Mein Vater hat mal einen Industrie- Sekundenkleber von der Arbeit mitgebracht, damit konnte man zwei runde Vollgummi auf Stoß zusammenkleben, das ging an der Klebestelle niemehr auseinander, egal wie fest man zog, der Gummi riß dann an einer anderen Stelle.
Beim Militär hatten die Amis immer Wundkleber dabei, das war auch Cyanacrylat, stank aber komischerweise nicht so stechend wie der normale und schimmerte blau- violett.
Damit ließ sich so ziemlich jede Schnittwunde 1A zupappen.
Du klebst mit deinem Sekundenkleber Augen, auf allmögliche Gummis und mein Sekundenkleber von Uhu, versagt nicht nur bei einem Iron Claw total.

Was lernen wir daraus?
Cyanacrylat ist nicht nur in unterschiedlicher Viskosität verfügbar, Cyanacrylat ist nicht gleich Cyanacrylat. 
Ähnliche Erfahrungen habe ich auch schon bei Medikamenten gemacht.
Während man nach Einnahme einer Aspirin aus Amiland nahezu weiße Mäuse sieht, erreicht man mit der deutschen Generikavariante, denselben Effekt nicht mal wenn man die ganze Packung nascht, obwohl auf beiden Wirkstoff Acetylsalicylacid(/säure) 500mg geschrieben steht.

* Datenauszüge
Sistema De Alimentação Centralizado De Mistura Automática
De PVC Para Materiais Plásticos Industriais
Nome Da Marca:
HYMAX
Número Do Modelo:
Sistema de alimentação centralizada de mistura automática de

* Aufgaben
1 - Wiederholen Sie den Arbeitstext wortgetreu von "Ähnliche Erfahrungen habe" bis "500mg geschrieben steht.".
2 - Fassen Sie den Arbeitstext in zwei Sätzen zusammen.
Stützen Sie sich dabei ausschließlich auf den Arbeitstext.

* Geordnete Ergebnisse
1 -
Ähnliche Erfahrungen habe ich auch schon bei Medikamenten gemacht.
Während man nach Einnahme einer Aspirin aus Amiland nahezu weiße Mäuse sieht, erreicht man mit der deutschen Generikavariante, denselben Effekt nicht mal wenn man die ganze Packung nascht, obwohl auf beiden Wirkstoff Acetylsalicylacid(/säure) 500mg geschrieben steht.

2 - Im Arbeitstext geht es um einen Industrie-Sekundenkleber, der zwei Vollgummis untrennbar verband, und um einen blau-violett schimmernden Wundkleber aus Cyanacrylat, den die Amerikaner beim Militär dabeihatten und mit dem sich Schnittwunden verschließen ließen, während ein Sekundenkleber von Uhu versagt. Daraus wird gefolgert, dass Cyanacrylat nicht gleich Cyanacrylat ist, und dies wird mit Aspirin aus den USA verglichen, das deutlich stärker wirke als ein deutsches Generikum mit derselben Wirkstoffangabe.